Ce projet prévoit le prolongement de la ligne de Sceaux à travers Paris, ce qui est inconcevable pour des trains à vapeur. Cette ligne devait en outre être transférée de la compagnie Paris-Orléans à la Compagnie des Chemins de fer Métropolitains (qui gérait le métro). La ligne de Sceaux fut donc électrifiée de Paris à Massy-Palaiseau. Le premier train électrique circula le 16 novembre 1937. L’électrification atteignit Saint Rémy les Chevreuse en 1939. Jusqu’à sa fermeture, le tronçon Saint Rémy – Limours resta desservi par un autorail, sur voie unique.
C’est dans ce contexte, marqué par la fermeture de lignes, de rentabilisation et de modernisation que survinrent les drames de la seconde guerre mondiale.
La seconde guerre mondiale
Notre région vécut deux grands drames, au niveau ferroviaire : les déportations et les bombardements. Tout cela en plus des actions de sabotage et de la mort d’agents de la SNCF, évidemment.
Les déportations :
Des camps de transit vers les camps de concentration en Allemagne et en Autriche, furent établis à Beaune la Rolande et Pithiviers.
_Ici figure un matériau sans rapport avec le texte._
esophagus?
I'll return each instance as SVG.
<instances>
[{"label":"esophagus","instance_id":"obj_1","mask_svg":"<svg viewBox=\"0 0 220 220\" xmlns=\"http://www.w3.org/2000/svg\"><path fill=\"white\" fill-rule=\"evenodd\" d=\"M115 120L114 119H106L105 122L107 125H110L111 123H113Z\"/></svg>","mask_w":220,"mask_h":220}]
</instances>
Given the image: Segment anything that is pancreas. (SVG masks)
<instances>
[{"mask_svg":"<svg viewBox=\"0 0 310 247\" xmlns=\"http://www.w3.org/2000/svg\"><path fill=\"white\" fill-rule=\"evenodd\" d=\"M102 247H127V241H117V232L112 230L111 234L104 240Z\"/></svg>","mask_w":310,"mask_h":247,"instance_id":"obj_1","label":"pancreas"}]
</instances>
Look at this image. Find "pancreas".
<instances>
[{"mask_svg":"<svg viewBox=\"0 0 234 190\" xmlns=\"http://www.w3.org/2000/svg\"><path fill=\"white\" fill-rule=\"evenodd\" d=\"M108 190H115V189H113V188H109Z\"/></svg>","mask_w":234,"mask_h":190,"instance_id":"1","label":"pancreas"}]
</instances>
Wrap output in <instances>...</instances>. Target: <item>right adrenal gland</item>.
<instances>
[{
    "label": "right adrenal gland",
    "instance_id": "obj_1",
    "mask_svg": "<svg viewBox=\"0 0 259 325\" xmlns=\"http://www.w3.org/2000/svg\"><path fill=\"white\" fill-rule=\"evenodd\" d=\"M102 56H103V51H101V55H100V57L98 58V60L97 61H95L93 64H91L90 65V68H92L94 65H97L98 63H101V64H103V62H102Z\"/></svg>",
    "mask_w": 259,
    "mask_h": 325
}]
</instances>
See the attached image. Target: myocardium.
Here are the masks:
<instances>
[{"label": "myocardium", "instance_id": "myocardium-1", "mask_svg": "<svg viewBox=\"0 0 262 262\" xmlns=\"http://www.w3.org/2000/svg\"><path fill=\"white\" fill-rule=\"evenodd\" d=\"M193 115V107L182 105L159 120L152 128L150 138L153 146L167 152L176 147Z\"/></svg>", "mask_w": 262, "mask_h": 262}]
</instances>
La ligne de chemin de fer d’Etampes à Pithiviers – Beaune la Rolande vit passer les convois emmenant les déportés, principalement Juifs et résistants, vers ces camps de transit dans des conditions inhumaines.
Ce sont d’abord des prisonniers de guerre français qui y furent internés, lors de la débâcle, puis les Juifs raflés, d’abord les étrangers puis les français qui y furent concentrés, avant de repartir via la même ligne vers Drancy, Auschwitz ou Birkenau.
Six convois partirent de Pithiviers les 25 juin, 17 juillet (6e convoi), 31 juillet, 3 août et 21 septembre 1942, transportant 6 079 Juifs vers Auschwitz pour y être assassinés.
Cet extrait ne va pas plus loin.